Mental health and academic progress now the top concerns for college coaches.

By Kate Shipley Richey

The cancellation of spring sports was a major moment for sports fans—no March Madness, no baseball Opening Day, and a return to the buzzer beaters of yester-year—but few of us probably took the time to consider what it meant for the student athletes, themselves (not just the ones we’re no longer seeing on television). The majority of student athletes in the United States receive no financial assistance for playing their sport, and their competitions aren’t broadcast on national television. Out of sight, out of mind. 

For many athletes, this may have been their last season. It may have been their last chance to step foot on the grass and to compete at the sport they spent their entire life training for. Eligibility rules may allow some to return when sporting events are reinstated, and coaches are certainly scrambling to secure those arrangements. Many, many other student athletes, however, follow an academic calendar. At Division III (the largest NCAA division) or non-NCAA conference schools, student athletes may play only as long as their academic endeavors allow.

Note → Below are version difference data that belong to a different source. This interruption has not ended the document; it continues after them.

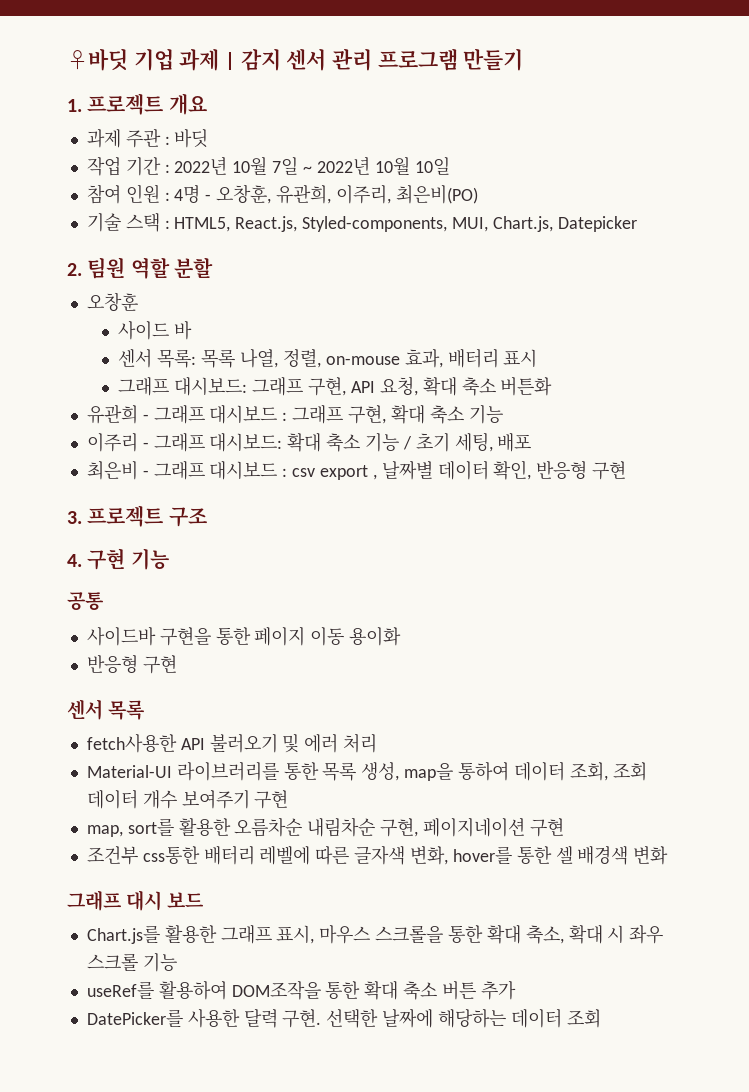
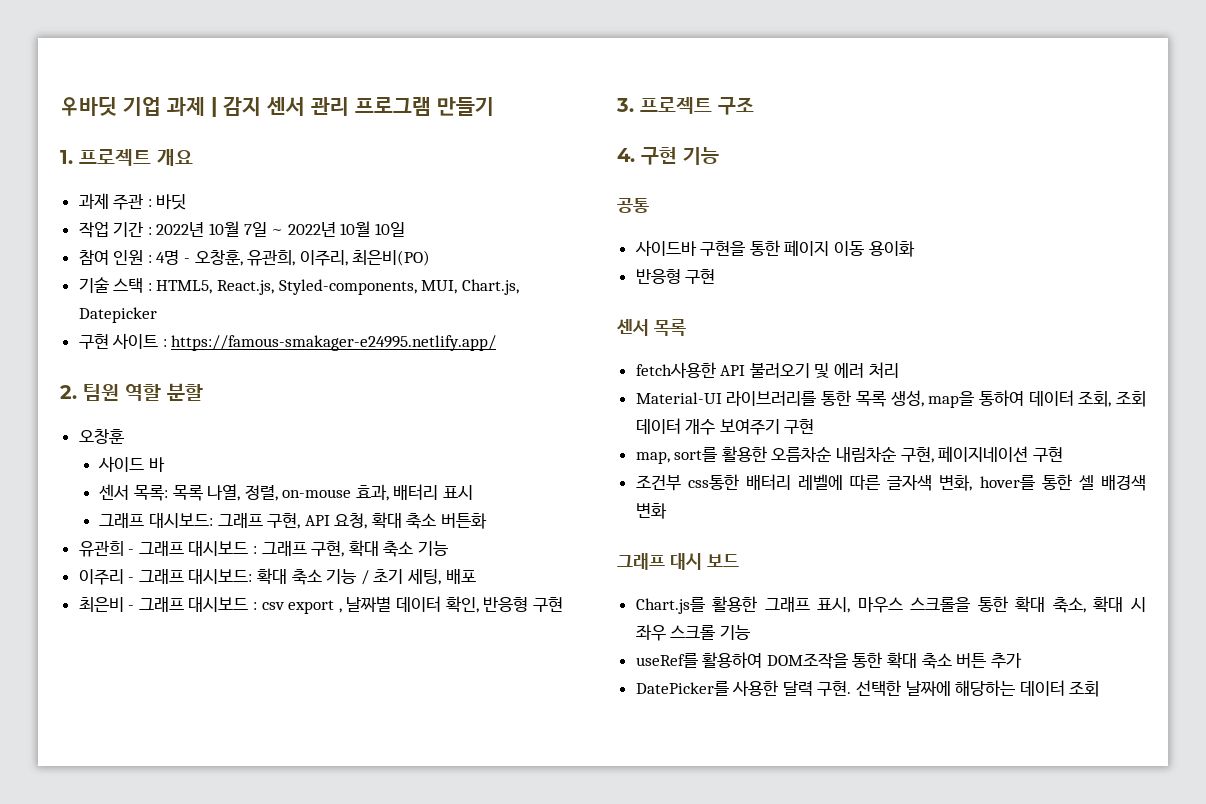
(637, 224) none -> [78,333,497,351] // 구현 사이트 : https://famous-smakager-e24995.netlify.app/

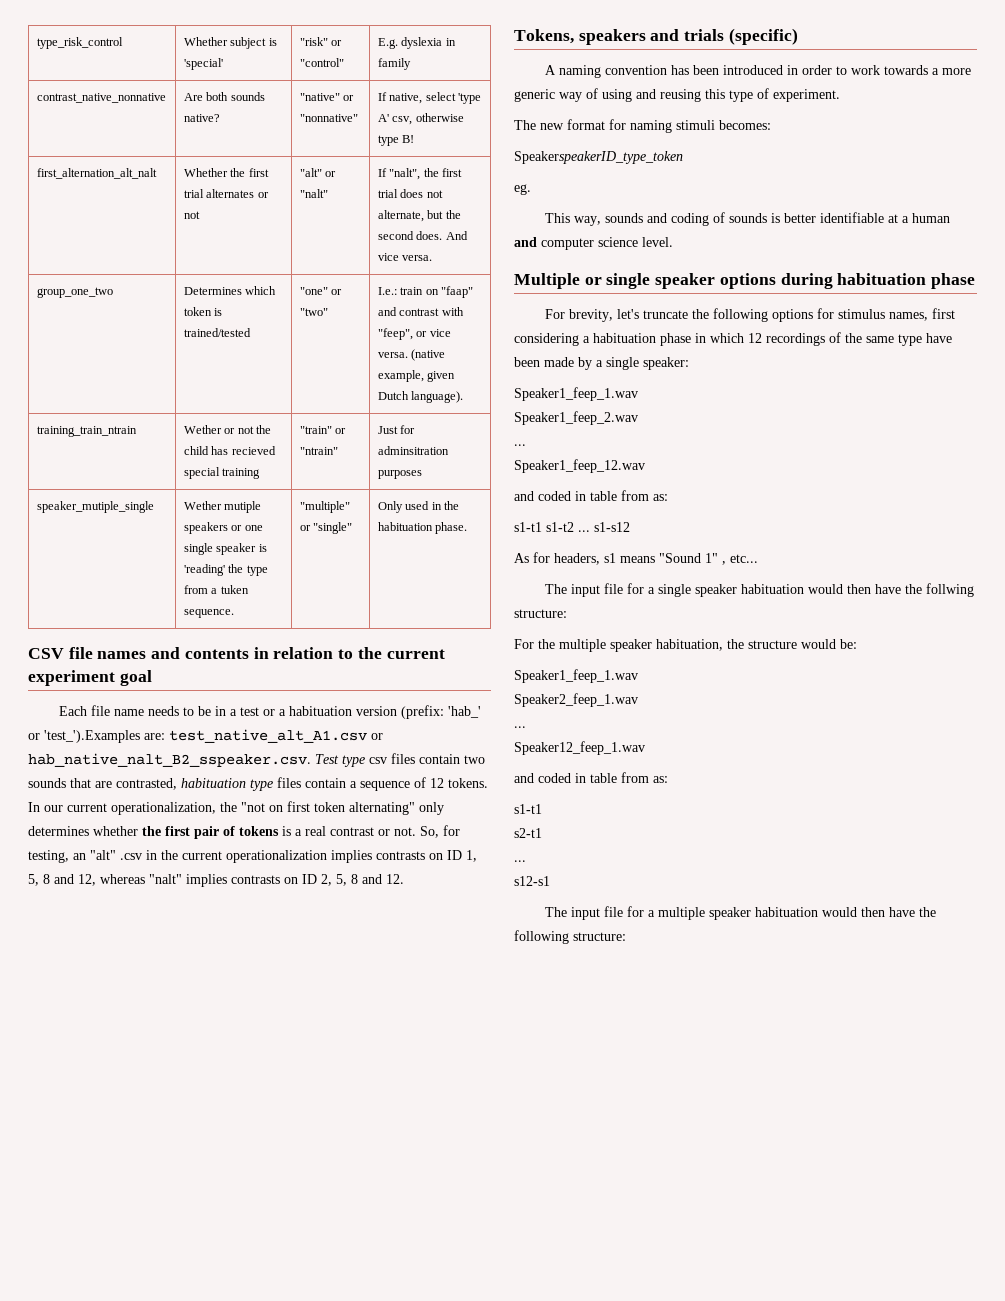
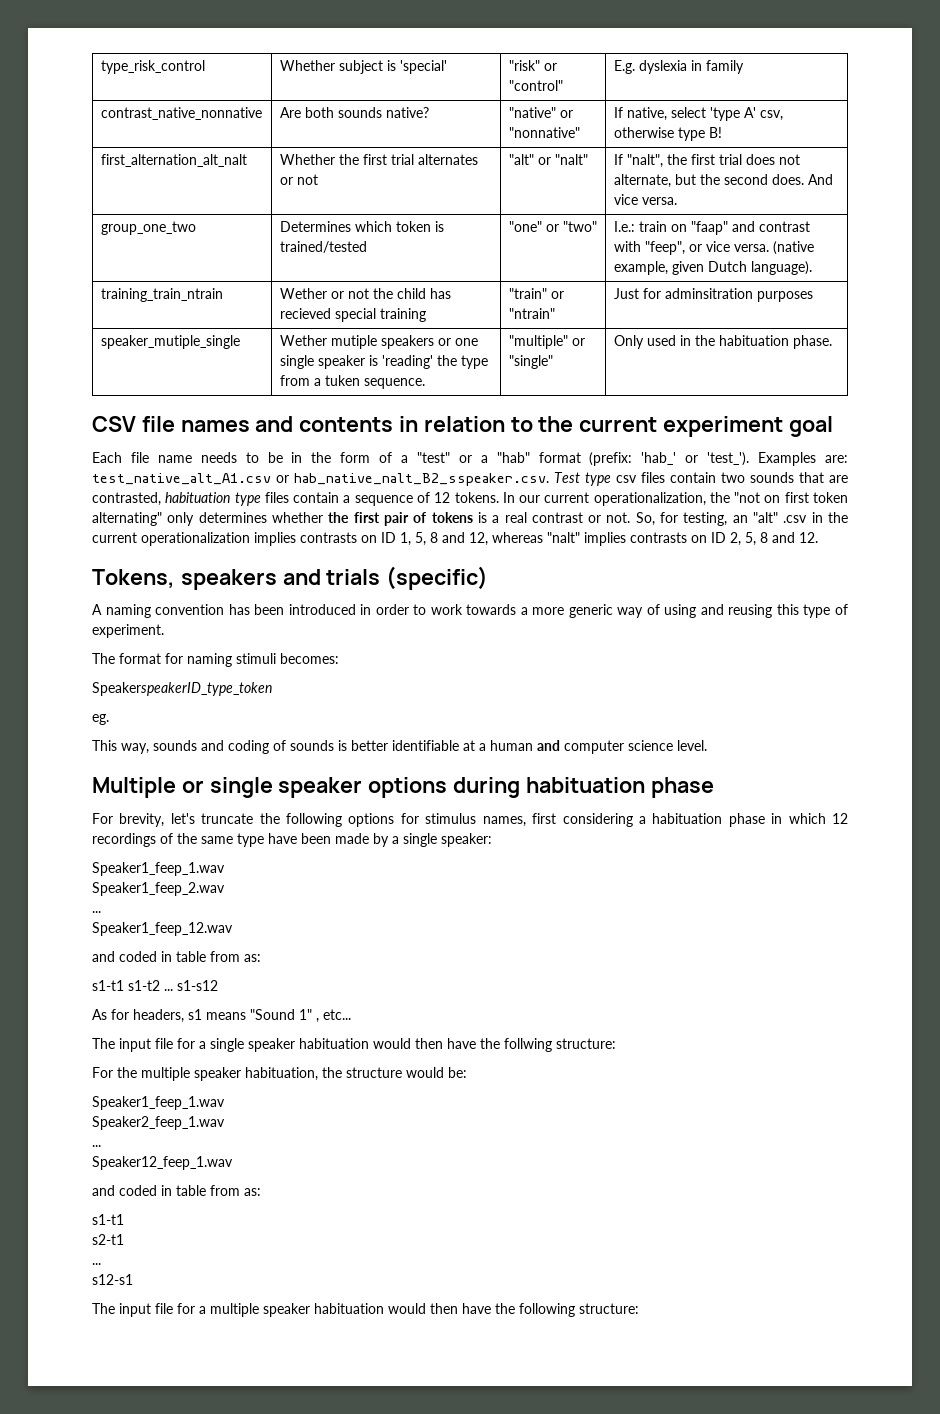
[230,706,398,716] a test or a habituation version -> [311,452,581,463] the form of a "test" or a "hab" format
[44,730,140,743] 'test_').Examples -> [707,452,817,466] 'test_'). Examples
[540,123,564,130] new -> (115, 658) none

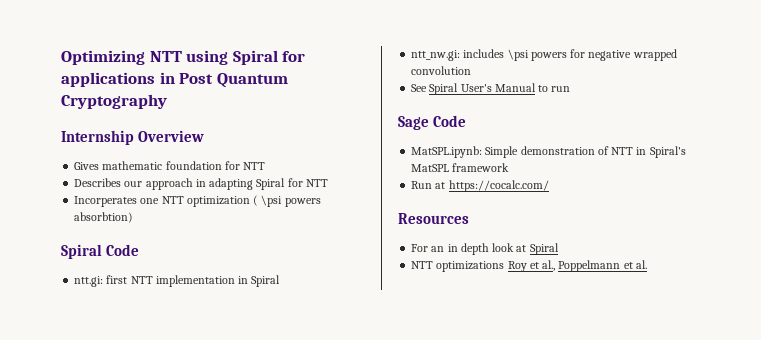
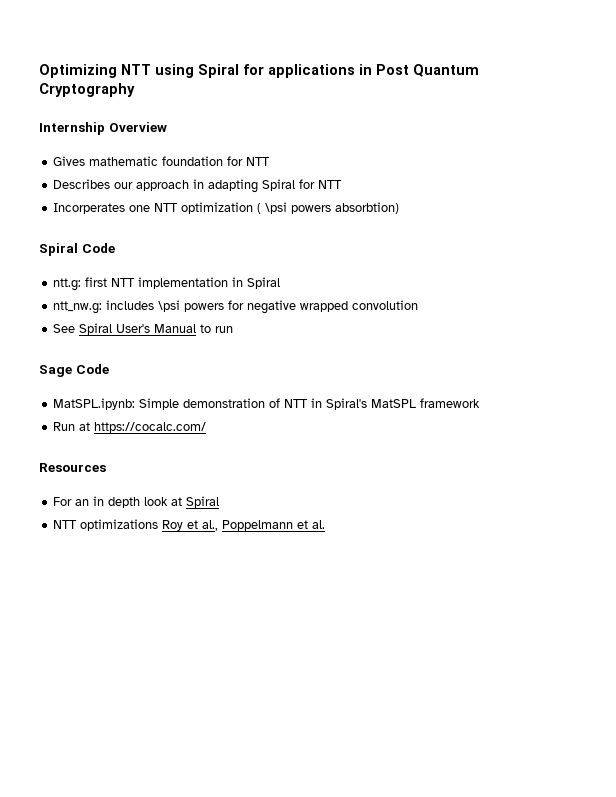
[74,276,104,287] ntt.gi: -> [53,278,82,291] ntt.g:
[411,50,461,61] ntt_nw.gi: -> [53,301,103,314] ntt_nw.g:

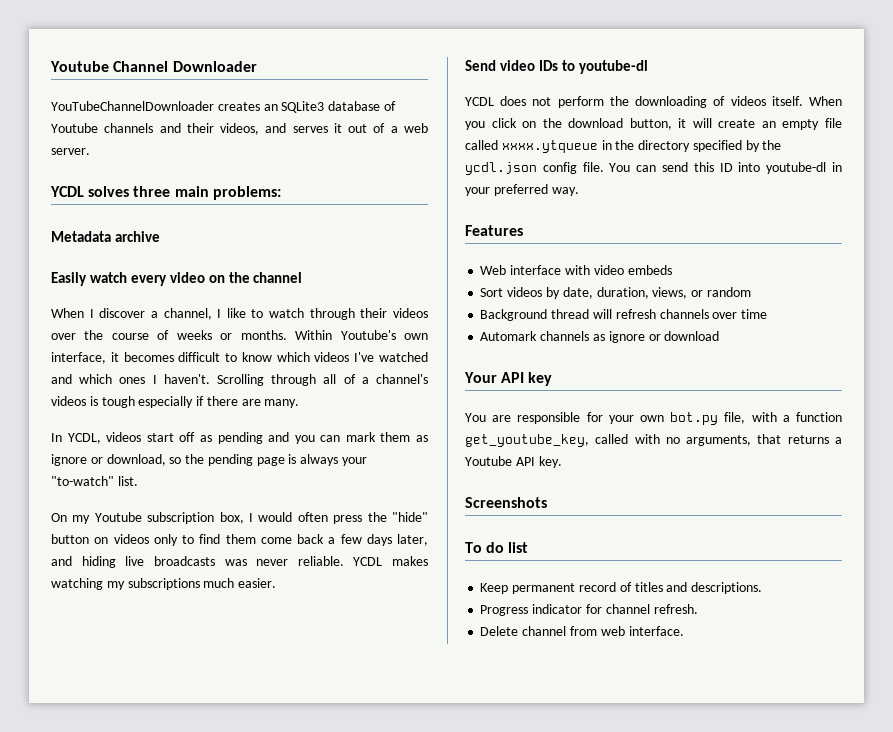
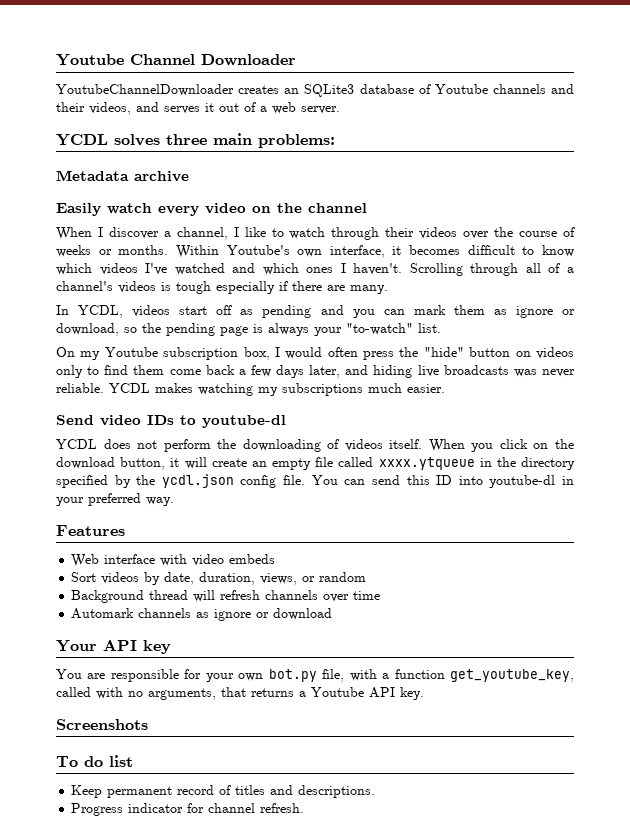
[51,101,214,111] YouTubeChannelDownloader -> [56,84,234,96] YoutubeChannelDownloader
[480,626,684,636] // Delete channel from web interface. -> (305, 808) none

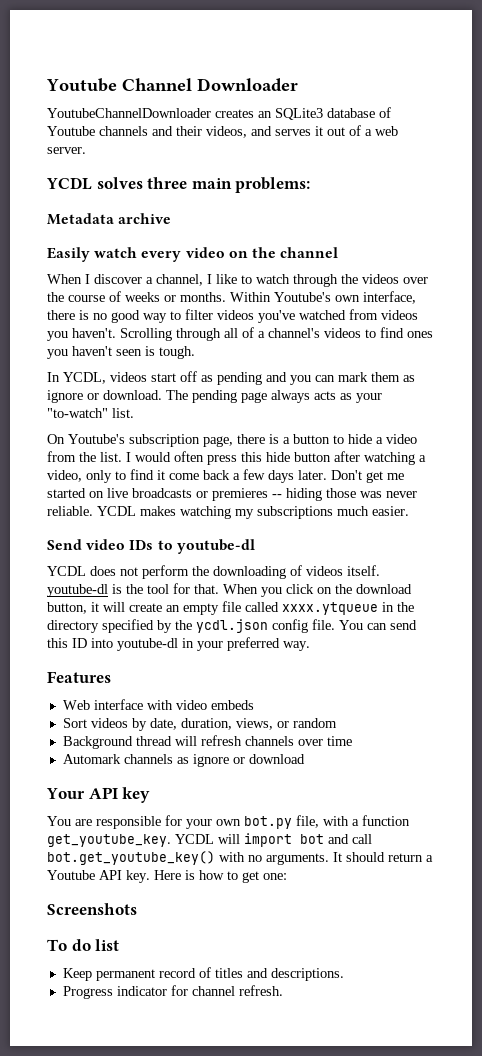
[385,227,415,237] their -> [341,274,358,284] the
[392,245,574,257] [56,263,346,275] it becomes difficult to know which videos I've watched and which ones I -> [47,309,418,323] [47,331,68,341] there is no good way to filter videos you've watched from videos you
[161,281,388,294] is tough especially if there are many. -> [365,327,433,338] [47,346,195,359] to find ones you haven't seen is tough.
[56,323,441,336] [56,347,574,360] download, so the pending page is always your "to-watch" list. // On my Youtube subscription box, I would often press the "hide" button on videos -> [103,390,382,403] [47,408,134,418] [47,434,417,447] [47,451,426,465] [47,470,82,482] download. The pending page always acts as your "to-watch" list. // On Youtube's subscription page, there is a button to hide a video from the list. I would often press this hide button after watching a video,
[133,365,165,375] them -> [157,470,165,480] it
[309,365,509,378] later, and hiding live broadcasts -> [298,470,404,483] [47,488,356,501] later. Don't get me started on live broadcasts or premieres -- hiding those
(423, 444) none -> [47,583,219,597] youtube-dl is the tool for that.
[449,669,574,682] [56,687,424,700] get_youtube_key, called with no arguments, that returns a Youtube API key. -> [47,833,372,847] [47,851,433,865] [47,870,287,883] get_youtube_key. YCDL will import bot and call bot.get_youtube_key() with no arguments. It should return a Youtube API key. Here is how to get one:

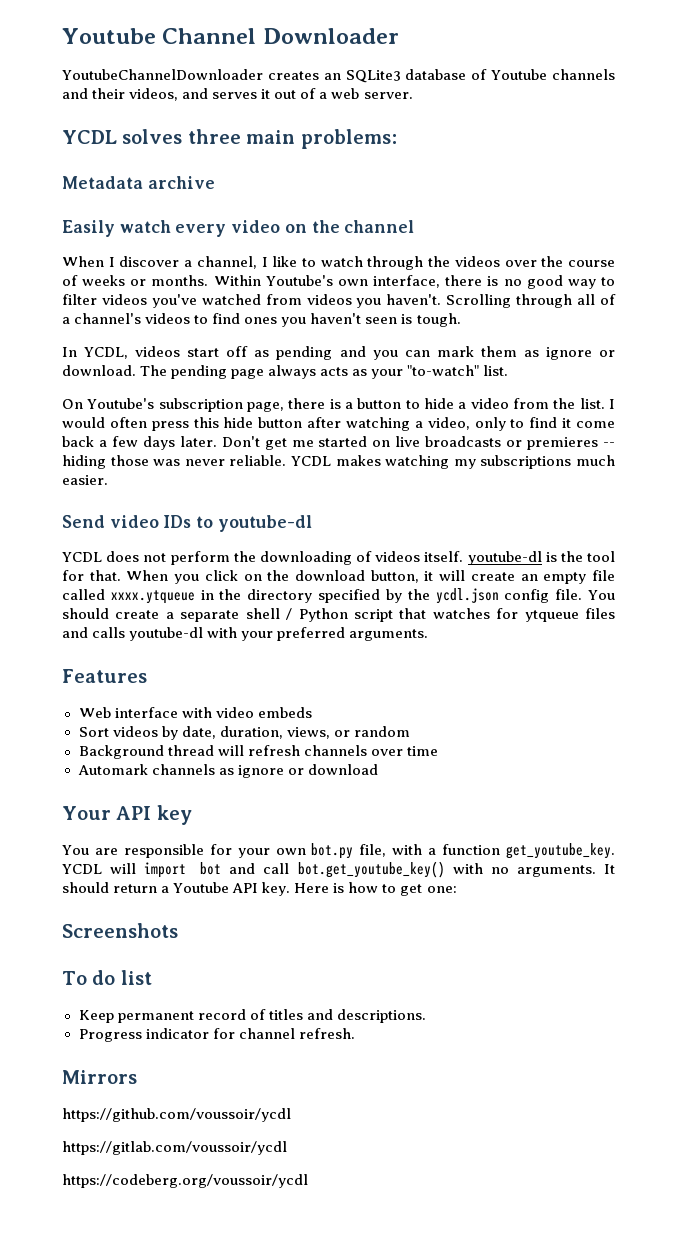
[367,620,417,630] [47,638,194,651] can send this ID into youtube-dl in -> [62,608,616,622] [62,627,238,641] should create a separate shell / Python script that watches for ytqueue files and calls youtube-dl with
[283,641,310,651] way. -> [349,629,429,641] arguments.
(283, 990) none -> [62,1070,137,1084] [62,1108,291,1122] [62,1141,287,1155] [62,1174,308,1188] // Mirrors // https://github.com/voussoir/ycdl // https://gitlab.com/voussoir/ycdl // https://codeberg.org/voussoir/ycdl

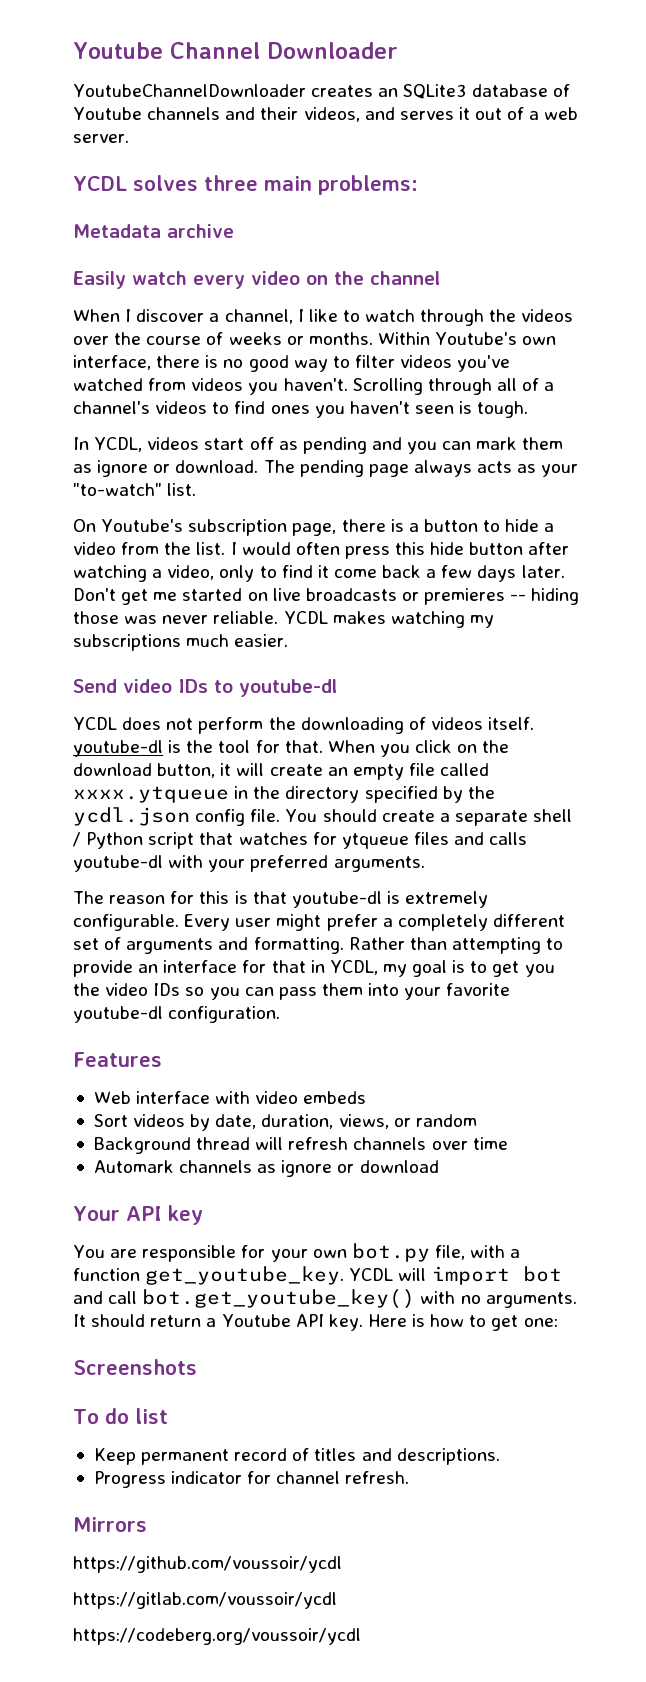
(429, 635) none -> [73,891,489,908] [73,914,565,931] [73,937,564,954] [73,960,555,977] [73,983,511,1000] [73,1006,281,1023] // The reason for this is that youtube-dl is extremely configurable. Every user might prefer a completely different set of arguments and formatting. Rather than attempting to provide an interface for that in YCDL, my goal is to get you the video IDs so you can pass them into your favorite youtube-dl configuration.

It may never have been about playing for jam-packed stadiums or being featured in the late-night news; the majority of student athletes play for the love of the game while they work toward their degree. When that’s completed, so is their athletic career. For those athletes, it may not make sense or even be possible to stay for another semester once their studies are completed. For these student athletes, the loss may be acute. 

The loss of identity that comes with the end of an athletic career implies a specific set of needs for these students. Mentorship, strong support systems, an understanding of mental health, and even counseling resources may be required to help these new graduates transition into the next phase of their lives that COVID-19 has accelerated. Athletic directors from the 130 Football Bowl Subdivision schools, however, are worried about athletes still in the middle of their college careers. 

For first-, second-, and third-year student athletes who are planning to return in the fall, the COVID-19 crisis has caused uncertainty around the ability to train, the sustainability of scholarships, and academic progress. In a joint “State of Athletics in the Face of Coronavirus” survey just released from the LEAD1 Association and Teamworks (an athlete engagement platform for collegiate and professional organizations), athletic directors indicated that the academic progress and mental health of their athletes are their top concerns. Their third highest concern is the lack of resources (academic, athletic, or otherwise) available to their athletes off campus.

What this crisis has revealed for students and student athletes alike is the centrality of the physical campus to a college or university’s ability to provide support and resources around mental health and other empathic subjects. As coaches adjust to caring for their teams from afar, it will be important for them and their educational partners to identify ways to replace or mimic the resources available when players are together in the same place. In this dance of needs and solutions, it becomes clear for all of our students, athletes, coaches, and partners that nothing has changed, but everything is different.